Education beyond reason

It is undeniable that in the last century humanity has continuously broken the barriers of rational and scientific knowledge. We went to the moon, shortened the geographical distances between us, dissected the human body, programmed computers, packed and refrigerated food, and extended biological life. With these conquests, we placed reason as the dominant function of our psychic interaction with the world and science as the – almost only – keeper of truth. With the expansion of scientific knowledge, we construct costly barriers between the individual and the collective, between one territory and another, between one religion and another, between the human being and nature, between the Earth and the Cosmos.

By creating illusory separations and by making us perceive ourselves as separate from what is external to us, scientific and industrial advancement have not provided humanity with the same level of advancement in happiness, peace, and fullness of human life. We have the know-how to solve major contemporary challenges, such as hunger, illiteracy, violence and depression, but we have not been able to do so and until now we have failed to truly address human suffering. In some cases, it can be said that we create new conflicts, new diseases, new suffering. Advancement in cognitive intelligence levels does not necessarily make us human beings better. We do not advance in the same way in our relationship to our body, in the understanding and management of our emotions, in the development of our mental faculties, or in fine-tuning the mystery of what transcends us. We understand the solar system, but we do not understand our inner universe. We have expanded powers, but we have not expanded our consciousness. We proved the origin of life, but we have not found the meaning of life.

We are conditioned from an early age to perceive ourselves as beings separated from nature and the cosmos.  We are encouraged to see reason as superior to emotion, intuition and sensation, concepts we are often not even introduced to. We are directed to look more outward than inward. Seated in desks for hours, responding to bells that play at intervals, children come to know very early on in their school routine that the standards that dictate the society described above, are authority, reason, productivity, control, and separateness.

Our contemporary education system, heavily influenced by the industrialism, is oriented towards training for work and organized in a standardized and content-based way. This model often does not approach the human being in an integral way, disregards the diversity and uniqueness of each child, does not work on self-knowledge and generates internal conflicts, learning problems, emotional disturbances, and stress in children and adolescents. These mental, physical, and emotional patterns developed in childhood will be lifelong, generating future challenges for the balance and happiness of these beings.

Be it at home or at school, from an early age, the child is presented with learning models based on punishment and reward, which reinforce fear, discourage creativity,  and disrupt genuine desire free to learn and evolve. In these models, there is often no room for fuller development or a search for self-knowledge.

If education is the cause and consequence of contemporary norms, it is also in education that lies an invitation to a new possibility.
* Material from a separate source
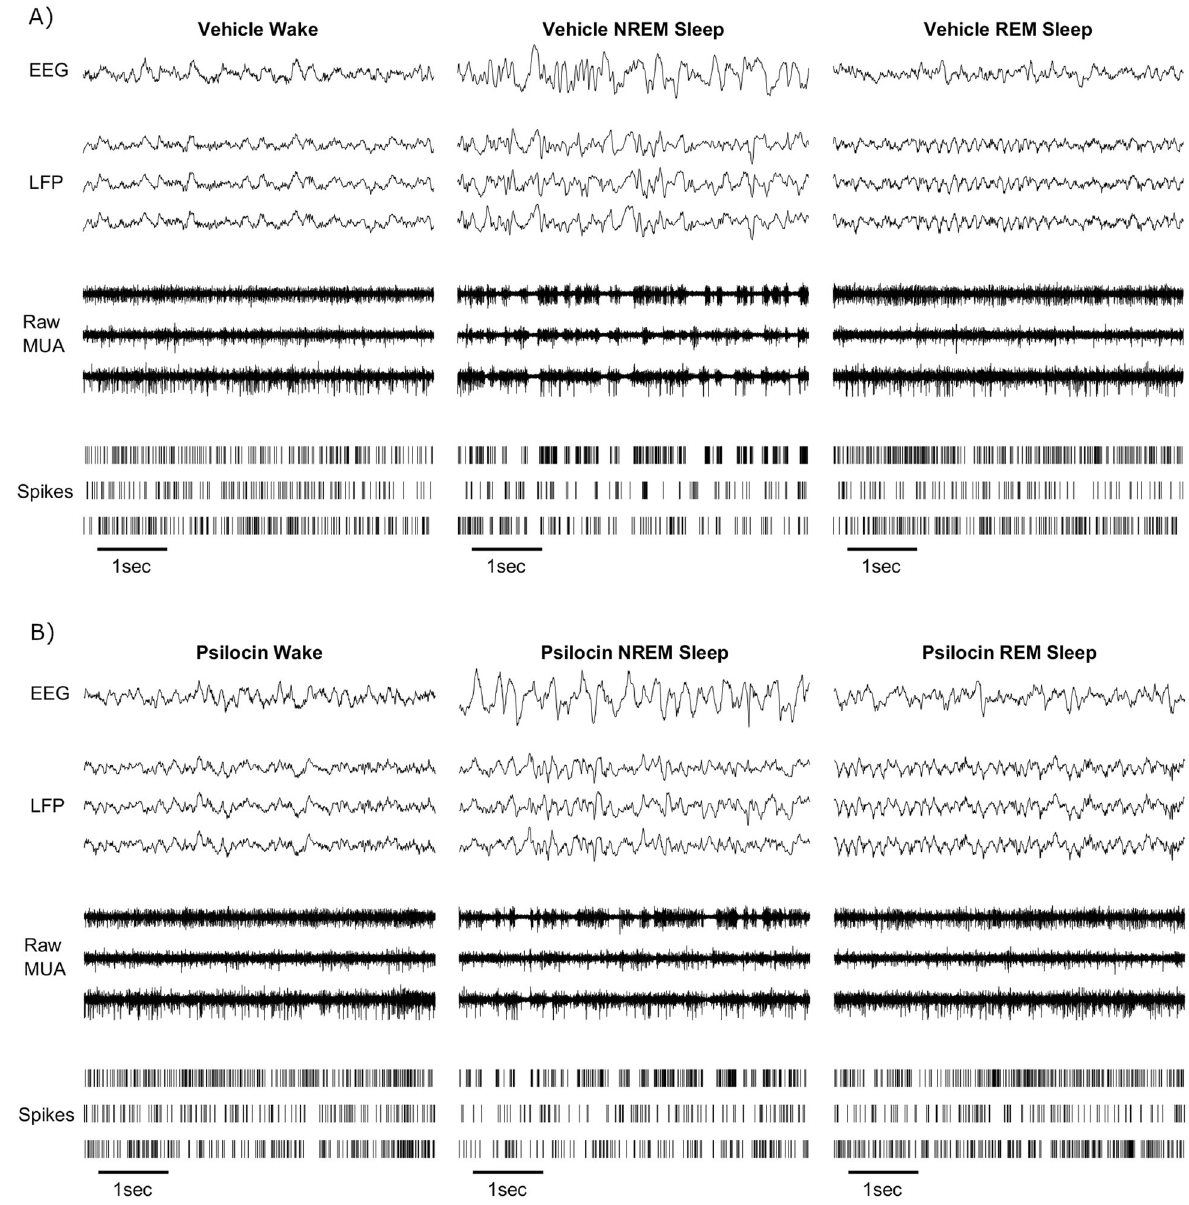
Fig. 1 Example wake, NREM and REM sleep signals following vehicle and psilocin injection. An example segment of 5 s duration of frontal electroencephalogram (EEG), 3 cortical local fi eld potentials (LFP), corresponding raw signal with multi-unit activity (MUA) and detected spikes in representative segments of waking, NREM and REM sleep, approximately 10, 40, and 70 min respectively, after A ) injection with vehicle solution, B ) injection with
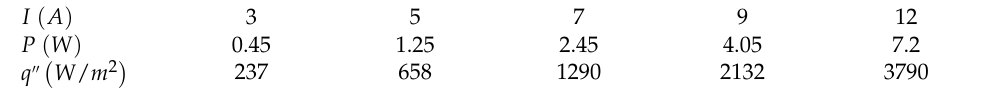
Table 2. Power and heat flux values imposed by varying the current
It is education that carries the blossoming of a new human being, which can also allow a new society.  It is necessary to discuss the role of education, to investigate new alternatives, to reflect on the concept of being human and a child, and to give light to new and existing pedagogical practices that favor integral, spiritual development and self-knowledge.

The term “spirituality” has many interpretations and a very diverse imaginary.  In order to understand spirituality in education it is important to put aside our preconceived notions and misunderstandings.  According to Lisa Miller – PhD and Professor of Psychology and Education at Columbia University – spirituality is an inner feeling of connection with a whole wider than itself, regardless of the name given to it (nature, universe, cosmos, God, soul , etc). The Indian philosopher, writer and educator J. Krishnamurti says spiritual development is the development of freedom and self-knowledge. According to the philosopher, to understand life is to understand oneself, to understand our relationship with people, with things and with nature. Krishnamurti states that there is no existence without relationships and without self-knowledge every relationship generates suffering.


Facilitating self-observation of the students seems to me a clear path for the development of empathy (by recognizing one’s internal complexity, we can identify and understand the inner universe of the other), resilience, emotional intelligence, dialogue and creative ability. These skills will be necessary throughout life. Being humble in the face of a guiding power that transcends you can also be valuable for the development of humility, social and environmental awareness, love, respect, and collaboration, virtues that are often lacking in adult relationships. This perception of connection with something greater, seems to me a natural consequence of listening to what is inside. It is a feeling that only makes sense when it comes from within; it can not be imposed externally.

We call it spirituality, self-knowledge, integral education, holistic education, transpersonal education, pedagogy of wholeness, education for human values… the name does not matter. The point is that education can show us an amplified perception  of man and child, and can stimulate its development in the wholeness of being.  This is a natural result of the development of a child – they require very little effort to make these discoveries.  Our role must be in stripping away the ways in which we have been conditioned, our limitations, and fears… We need to let children grow more free from this conditioning and more connected with themselves, and consequently, the world.

Who knows… maybe an expanded and integrated look at the child can pave the way for a new kind of human being to flourish? And maybe this new human being can bring forth a new society?